06
好きか嫌いかで言うたら、興味無い。そんな新しい選択肢を生み出してしまう程、俺はこの子に興味が無い。



「もーやばいです本当に!可愛い可愛い可愛い可愛い」

「…そか」



ちゅーのは今日廊下でぶつかった時の反応からして、てっきりこの子もわかっとるもんやと思っとった。でもどうしたものか、今は岳人から貰った犬に興奮しすぎとるせいか、俺に対してもお構いなしになっとる。

別に、テニス部の奴らがこの子と仲良くする事に関しては激しくどうでもええ。元々俺自身がそない人とつるまへんし、今日だって謙也に頼まれてなかったら岳人の家だって行ってない。



「…ごめんなさい。うるさいですね」



しばらく歩いてようやく気付いたんか、この子は気まずそうな顔で俺の顔色を窺い、腕の中におる犬を軽く抱き締めた。それにフォローを入れるのも面倒やから、特に返事はせず俺も犬を抱え直す。謙也の奴、イグアナの次は犬かいな。あいつんちいつか動物園になるんちゃう。電話で無駄な事話したんは失敗やったわ。

沈黙が続き、お互いの犬が鳴くか細い声だけが響く。あまりにも静かやから隣を見て少し目線を下げると、この子はなんとも言えん表情で俺の事をガン見しとった。予想外の視線に若干たじろぐ。なんやねん。



「なんや」

「忍足先輩は、どうして」

「こない冷たいんか、てか」

「…それもですけど」



恐る恐る問いかけて来たその質問は、これまでも幾度となく言われて来た陳腐なもんやった。男女問わず言われて来たそれに、いちいち答えるのも面倒や。だから溜息を吐いて無言でやり過ごそう思たら、この子はまたあの、と話を切り出して来た。無言で視線を下げて、はよ言え、と目で訴える。



「なんで忍足先輩は、テニスが上手いんですか」



多分、その言葉の直後に出たは?は、今までのは?で1番全力のは?やった。

もう一度言う。



「は?」

「だって、長太郎が言ってました。テニスっていうのは、チームワークがなきゃ出来ないって」

「それはあくまでもあいつの考えやろ」

「チーム内の連携が取れてないと、勝てるものも勝てないって」

「俺が連携取れてへんて言いたいんか?自分に何が分かるねん」



話してて段々と苛立ってきた俺は、それまで一応この子に合わせとった歩幅を本来の自分のペースに戻した。

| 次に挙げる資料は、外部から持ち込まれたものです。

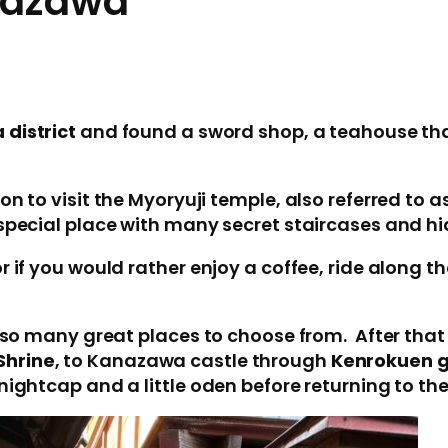
anazawa
 district
and found a sword shop, a teahouse tha
n to visit the Myoryuji temple, also referred to a
 special place with many secret staircases and h
 if you would rather enjoy a coffee, ride along the
 so many great places to choose from. After that i
Shrine
, to Kanazawa castle through
Kenrokuen 
nightcap and a little oden before returning to th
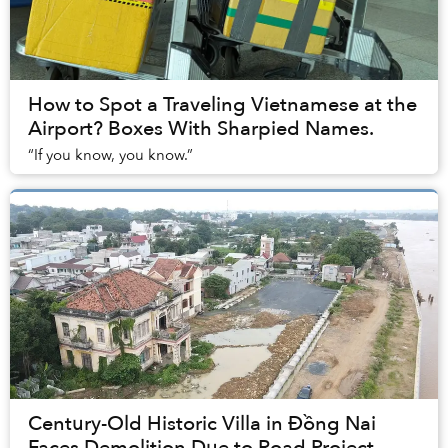
How to Spot a Traveling Vietnamese at the
Airport? Boxes With Sharpied Names.
“If you know, you know.”
Century-Old Historic Villa in Đồng Nai
Faces Demolition Due to Road Project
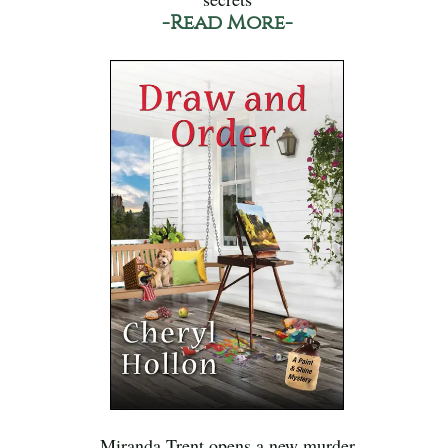
-Read More-
Miranda Trent opens a new murder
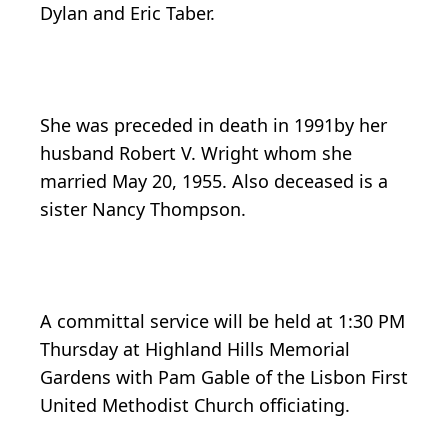
Dylan and Eric Taber.
She was preceded in death in 1991by her
husband Robert V. Wright whom she
married May 20, 1955. Also deceased is a
sister Nancy Thompson.
A committal service will be held at 1:30 PM
Thursday at Highland Hills Memorial
Gardens with Pam Gable of the Lisbon First
United Methodist Church officiating.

テニスにチームワークなんて必要あらへん。そらダブルスを組んどる以上岳人の動きは見なあかんけど、別に俺はちょこまか動くあいつのフォローに入ればえぇだけの話やし、いつ何処でも仲良しごっこなんて真っ平御免や。



「は、腹立ちましたか?」

「わかっとるなら聞くなや」

「私、犬の名前決めました!チコにします!」

「話逸らすの下手すぎやろ」

「忍足先輩!」

「だからなんや!」



俺の歩幅に合わせて小走りしてくるこの子がどうにもウザくて、思わず少し声を荒げる。するとこの子は一瞬たじろいだけど、目をきつめてまた反論して来た。



「絶対、勿体無いです!!」



ほぼ叫び声と言ってもえぇくらいのその言葉に、通行人は皆眉を顰めて俺達を振り返る。しまいにその子は勝手に走り出してしもたから、残された俺の立場が無い。

今まで、特定の誰かと仲良くしようなんて思った事無かった。謙也は身内でただの腐れ縁みたいなもんやし、岳人もまぁ一緒にいて退屈はせんけどそれ以上のものはあらへんし、他のテニス部の奴らだって、別に。

チラリ、と視線を感じた方に目をやると、腕の中におる犬はじーっと俺の事を物言いたげな顔で見つめとった。それに対し、お前までなんやねん、とか犬に話しかけてしもた俺は多分、頭のどっかやられてしもた。